Old Maps and Event

Hi guys, quick write-up for some small things that have been going on.

  • Minigames have been re-enabled on the Event server.
  • Old maps have been causing the event server to crash when people were exploring them, and it’s been prettying annoying. This is now fixed as all maps have been re-converted from their 1.12 format to the new 1.13 world format!

If you want the technical solution (and backstory) to how I fixed the old maps, keep reading…

As we moved from 1.12 to 1.13 how blocks get stored in region files changed. Blocks are no longer stored as numerical IDs, but rather now as words. For example, “1” is now “minecraft:stone”. Now, the conversion for this was supposed to be pretty straight-forward, chunks get converted as a player steps into the chunk for the first time prior to conversion.
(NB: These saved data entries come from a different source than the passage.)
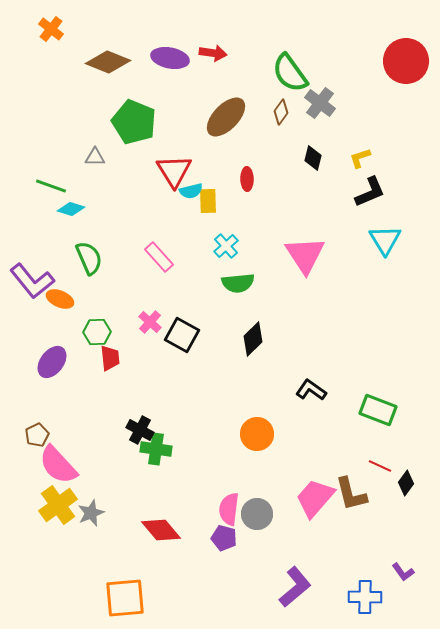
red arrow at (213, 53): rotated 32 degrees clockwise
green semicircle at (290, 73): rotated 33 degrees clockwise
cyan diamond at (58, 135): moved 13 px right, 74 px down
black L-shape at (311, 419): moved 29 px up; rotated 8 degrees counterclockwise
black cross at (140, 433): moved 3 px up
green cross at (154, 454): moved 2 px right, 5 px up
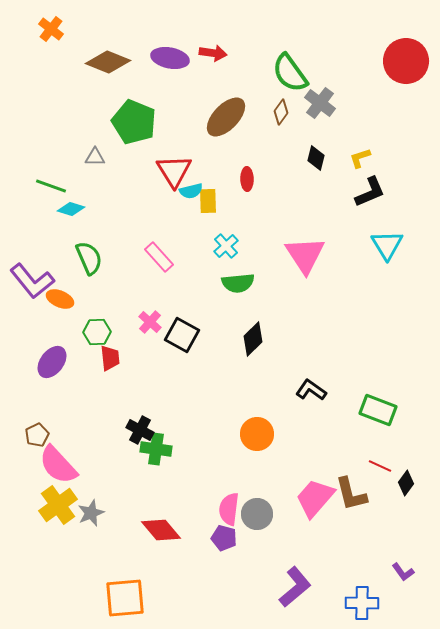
black diamond at (313, 158): moved 3 px right
cyan triangle at (385, 240): moved 2 px right, 5 px down
blue cross at (365, 597): moved 3 px left, 6 px down
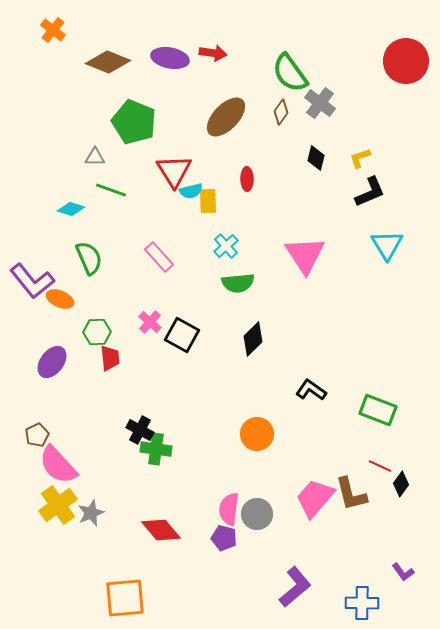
orange cross at (51, 29): moved 2 px right, 1 px down
green line at (51, 186): moved 60 px right, 4 px down
black diamond at (406, 483): moved 5 px left, 1 px down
Except, this was causing the server to crash.

So, after months of this happening I was getting pretty frustrated. I tried converting the maps in single player to the new world formats, or using “MinecraftRegionFixer”, but all they did was cause the chunks to completely regenerate to nothing. Up to 25% of the maps were getting regenerated.
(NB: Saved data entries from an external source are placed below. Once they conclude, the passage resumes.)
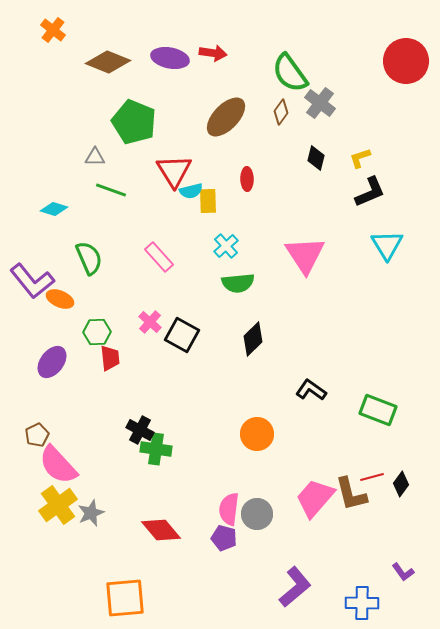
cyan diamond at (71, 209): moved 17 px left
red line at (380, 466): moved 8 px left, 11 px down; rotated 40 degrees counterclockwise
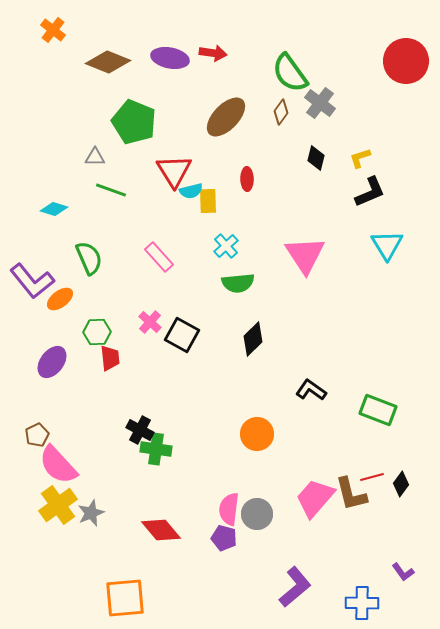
orange ellipse at (60, 299): rotated 60 degrees counterclockwise
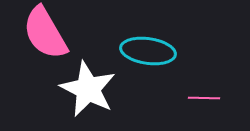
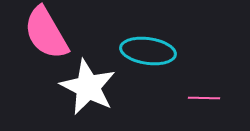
pink semicircle: moved 1 px right
white star: moved 2 px up
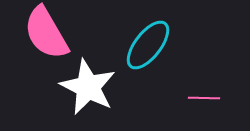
cyan ellipse: moved 6 px up; rotated 60 degrees counterclockwise
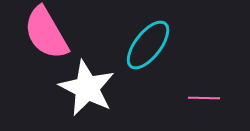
white star: moved 1 px left, 1 px down
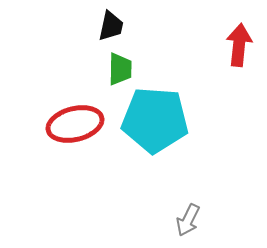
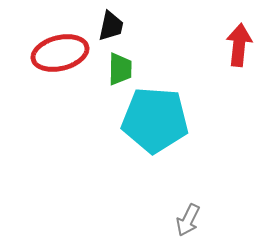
red ellipse: moved 15 px left, 71 px up
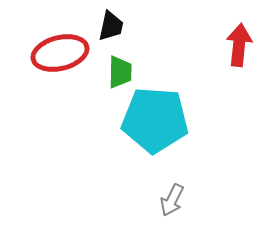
green trapezoid: moved 3 px down
gray arrow: moved 16 px left, 20 px up
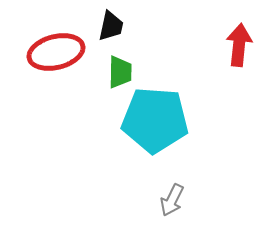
red ellipse: moved 4 px left, 1 px up
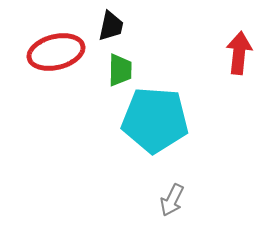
red arrow: moved 8 px down
green trapezoid: moved 2 px up
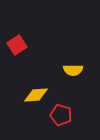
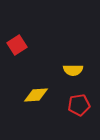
red pentagon: moved 18 px right, 10 px up; rotated 25 degrees counterclockwise
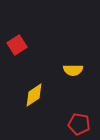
yellow diamond: moved 2 px left; rotated 30 degrees counterclockwise
red pentagon: moved 19 px down; rotated 20 degrees clockwise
Then I found out that Minecraft servers have a –forceUpdate flag (From this link) that can be used to convert worlds, so I tried that using Vanilla. Same problem. Then I found something else that said maps that were generated when running SpigotMC (An extension of Bukkit) had to be updated using SpigotMC. But, this is what we were doing originally, and it was crashing the server…
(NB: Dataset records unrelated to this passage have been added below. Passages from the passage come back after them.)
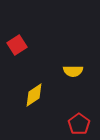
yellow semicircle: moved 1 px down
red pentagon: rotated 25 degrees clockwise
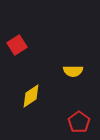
yellow diamond: moved 3 px left, 1 px down
red pentagon: moved 2 px up
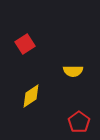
red square: moved 8 px right, 1 px up
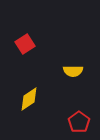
yellow diamond: moved 2 px left, 3 px down
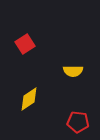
red pentagon: moved 1 px left; rotated 30 degrees counterclockwise
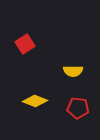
yellow diamond: moved 6 px right, 2 px down; rotated 55 degrees clockwise
red pentagon: moved 14 px up
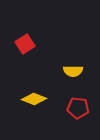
yellow diamond: moved 1 px left, 2 px up
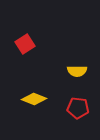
yellow semicircle: moved 4 px right
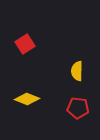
yellow semicircle: rotated 90 degrees clockwise
yellow diamond: moved 7 px left
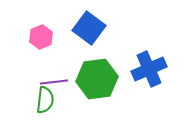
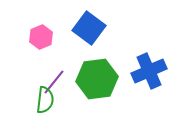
blue cross: moved 2 px down
purple line: rotated 44 degrees counterclockwise
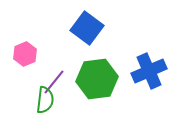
blue square: moved 2 px left
pink hexagon: moved 16 px left, 17 px down
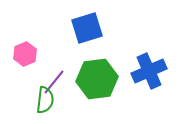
blue square: rotated 36 degrees clockwise
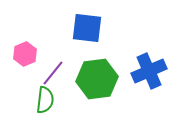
blue square: rotated 24 degrees clockwise
purple line: moved 1 px left, 9 px up
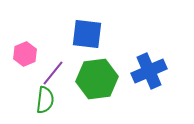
blue square: moved 6 px down
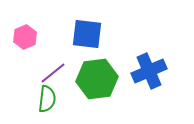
pink hexagon: moved 17 px up
purple line: rotated 12 degrees clockwise
green semicircle: moved 2 px right, 1 px up
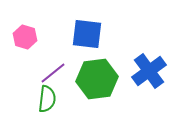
pink hexagon: rotated 20 degrees counterclockwise
blue cross: rotated 12 degrees counterclockwise
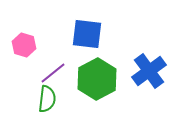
pink hexagon: moved 1 px left, 8 px down
green hexagon: rotated 21 degrees counterclockwise
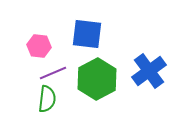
pink hexagon: moved 15 px right, 1 px down; rotated 10 degrees counterclockwise
purple line: rotated 16 degrees clockwise
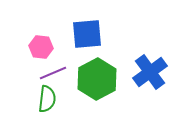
blue square: rotated 12 degrees counterclockwise
pink hexagon: moved 2 px right, 1 px down
blue cross: moved 1 px right, 1 px down
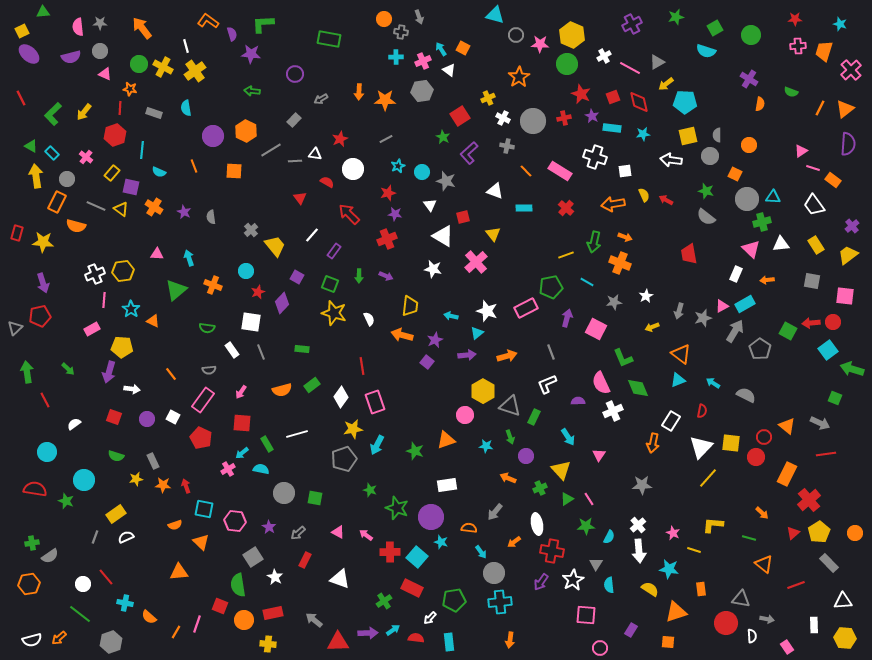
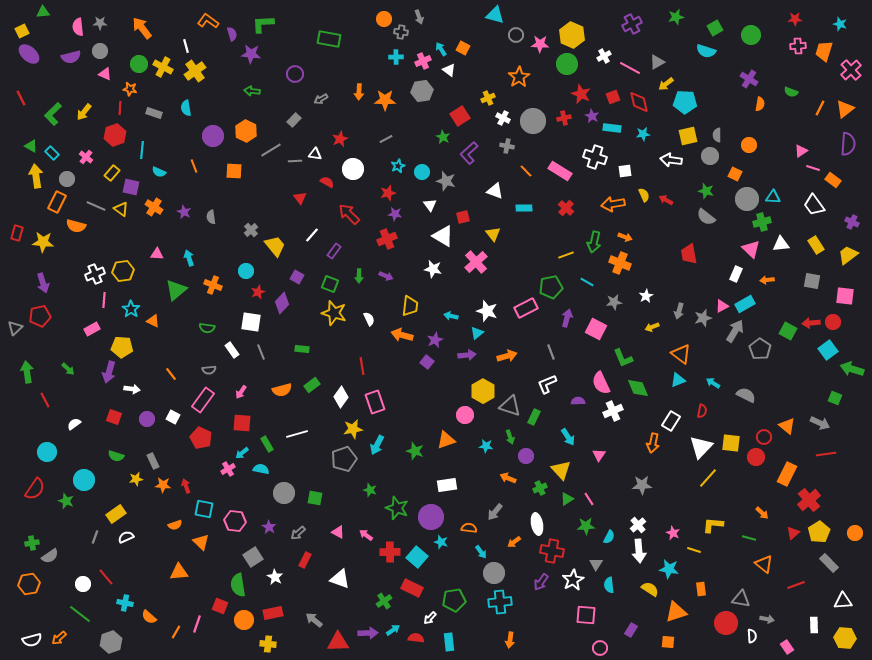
purple cross at (852, 226): moved 4 px up; rotated 24 degrees counterclockwise
red semicircle at (35, 489): rotated 115 degrees clockwise
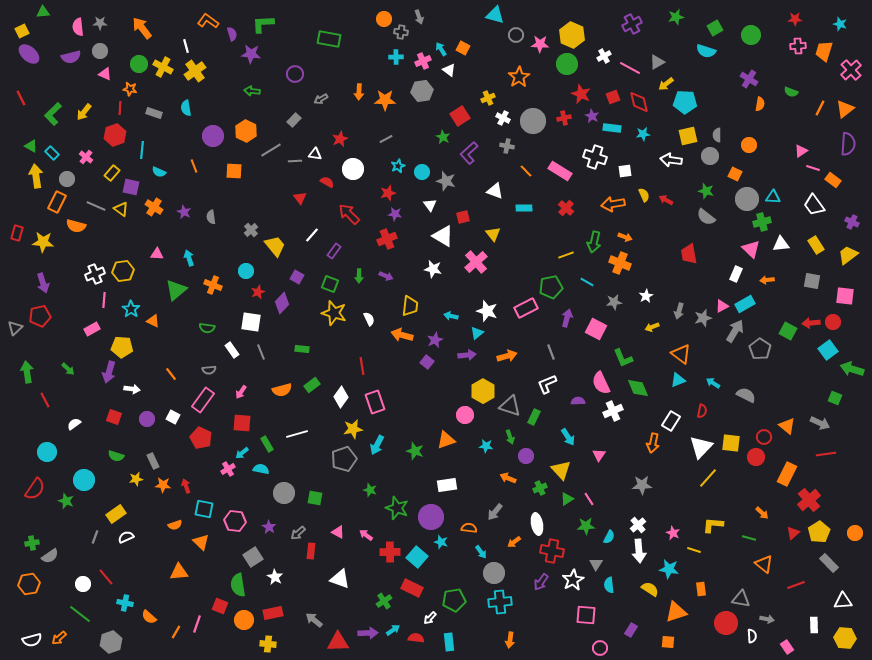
red rectangle at (305, 560): moved 6 px right, 9 px up; rotated 21 degrees counterclockwise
If your server is/was a Spigot server you will need to use CraftBukkit/Spigot to convert the world. Spigot in 1.12 didn’t set the “LightPopulated” flag, so that vanilla Minecraft will reset those chunks.

The solution was to use SpigotMC and the –forceUpdate flag on all of the old maps since 1.5 (When we started using SpigotMC), and 72 hours later, all the maps are good to go.

Rant over.

Enjoy 🙂

One thought on “Old Maps and Event

  1. This just goes to show how much work Roboto does behind the scenes that most of us never get to hear about. Thanks, Roboto!